## AVAILABLE DATA:
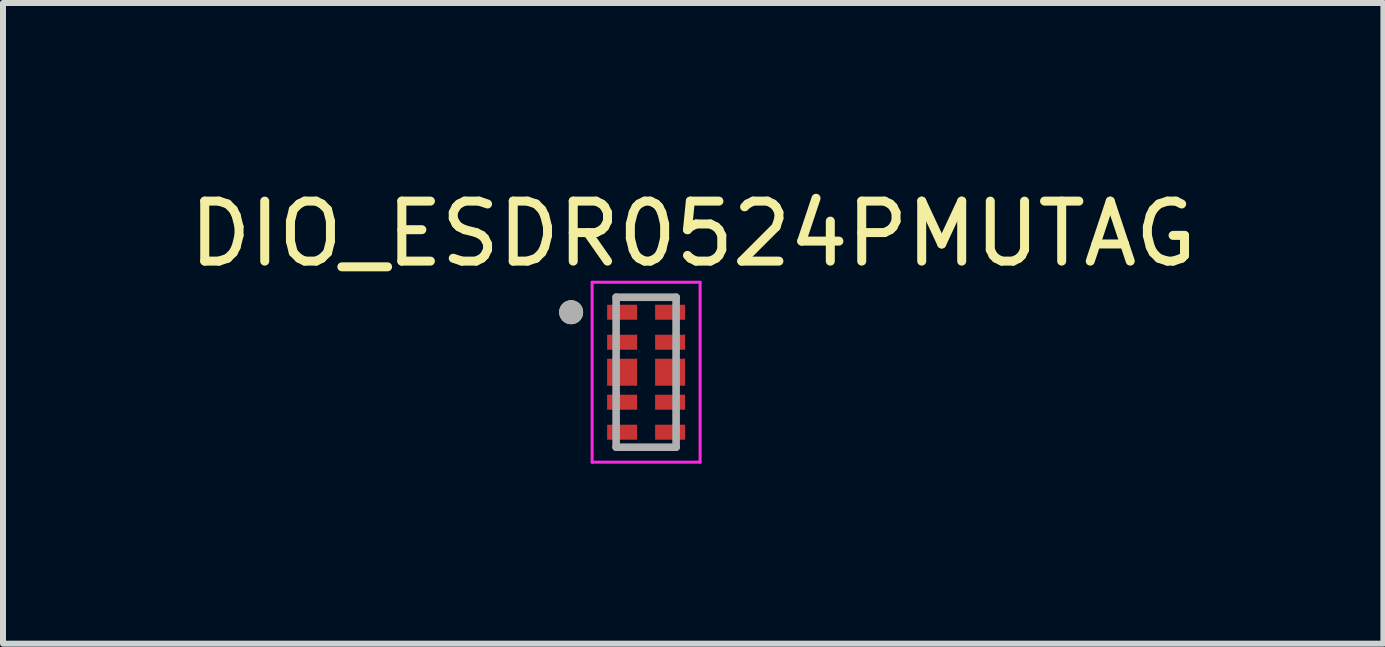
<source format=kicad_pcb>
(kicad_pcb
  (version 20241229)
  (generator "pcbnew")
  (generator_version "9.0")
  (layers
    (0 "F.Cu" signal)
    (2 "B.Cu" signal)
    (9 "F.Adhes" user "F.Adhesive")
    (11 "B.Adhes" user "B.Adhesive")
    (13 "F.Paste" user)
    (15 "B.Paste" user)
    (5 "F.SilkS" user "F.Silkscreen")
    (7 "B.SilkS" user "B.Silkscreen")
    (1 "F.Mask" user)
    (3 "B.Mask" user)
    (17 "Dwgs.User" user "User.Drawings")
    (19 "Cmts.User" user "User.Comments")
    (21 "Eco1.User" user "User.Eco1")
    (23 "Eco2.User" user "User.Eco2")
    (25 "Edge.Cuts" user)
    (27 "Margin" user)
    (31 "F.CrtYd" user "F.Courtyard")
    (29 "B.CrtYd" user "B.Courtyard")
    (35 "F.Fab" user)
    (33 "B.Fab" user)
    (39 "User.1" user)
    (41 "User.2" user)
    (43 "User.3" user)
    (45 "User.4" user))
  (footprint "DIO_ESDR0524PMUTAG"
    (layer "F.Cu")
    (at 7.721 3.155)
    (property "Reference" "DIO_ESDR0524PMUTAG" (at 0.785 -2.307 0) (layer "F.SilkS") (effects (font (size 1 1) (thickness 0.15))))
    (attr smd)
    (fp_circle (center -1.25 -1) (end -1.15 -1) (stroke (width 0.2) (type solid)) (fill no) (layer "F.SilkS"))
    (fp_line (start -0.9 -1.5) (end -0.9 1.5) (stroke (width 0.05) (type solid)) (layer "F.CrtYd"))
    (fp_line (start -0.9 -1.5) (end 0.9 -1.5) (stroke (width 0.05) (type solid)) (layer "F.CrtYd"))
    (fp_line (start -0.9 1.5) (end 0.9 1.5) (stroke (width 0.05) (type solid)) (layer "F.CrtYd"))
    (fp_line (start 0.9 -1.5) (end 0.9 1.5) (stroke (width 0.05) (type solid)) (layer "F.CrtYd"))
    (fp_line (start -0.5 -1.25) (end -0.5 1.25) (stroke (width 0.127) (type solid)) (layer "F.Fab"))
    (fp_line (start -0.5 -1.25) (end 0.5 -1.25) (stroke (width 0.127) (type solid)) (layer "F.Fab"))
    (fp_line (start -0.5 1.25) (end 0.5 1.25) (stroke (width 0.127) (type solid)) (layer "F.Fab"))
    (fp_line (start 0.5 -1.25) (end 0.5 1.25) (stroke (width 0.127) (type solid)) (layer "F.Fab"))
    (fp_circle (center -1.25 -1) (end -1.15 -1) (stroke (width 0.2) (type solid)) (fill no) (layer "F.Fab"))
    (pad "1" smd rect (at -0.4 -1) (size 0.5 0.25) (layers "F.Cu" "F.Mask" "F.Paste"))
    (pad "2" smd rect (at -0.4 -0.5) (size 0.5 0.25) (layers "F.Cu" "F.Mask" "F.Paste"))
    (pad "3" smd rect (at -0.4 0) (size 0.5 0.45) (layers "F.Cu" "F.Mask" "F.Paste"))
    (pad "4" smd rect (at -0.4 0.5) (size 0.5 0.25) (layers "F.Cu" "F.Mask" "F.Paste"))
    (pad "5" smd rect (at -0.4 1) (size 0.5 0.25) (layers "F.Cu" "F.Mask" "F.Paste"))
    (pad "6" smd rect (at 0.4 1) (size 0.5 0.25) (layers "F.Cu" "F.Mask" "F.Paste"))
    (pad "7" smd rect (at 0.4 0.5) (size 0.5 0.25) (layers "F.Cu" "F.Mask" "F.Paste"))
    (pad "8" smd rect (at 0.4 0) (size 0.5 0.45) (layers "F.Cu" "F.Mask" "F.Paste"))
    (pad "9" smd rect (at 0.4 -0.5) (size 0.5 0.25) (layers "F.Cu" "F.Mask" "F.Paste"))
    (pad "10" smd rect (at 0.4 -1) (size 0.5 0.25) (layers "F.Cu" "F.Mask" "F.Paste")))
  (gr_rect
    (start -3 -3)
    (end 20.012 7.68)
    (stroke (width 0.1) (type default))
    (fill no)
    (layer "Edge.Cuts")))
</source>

## WORK TO COMPLETE:
Show each line of the data that contains the string "Silkscreen".

## RESPONSE TO THE EXERCISE:
    (5 "F.SilkS" user "F.Silkscreen")
    (7 "B.SilkS" user "B.Silkscreen")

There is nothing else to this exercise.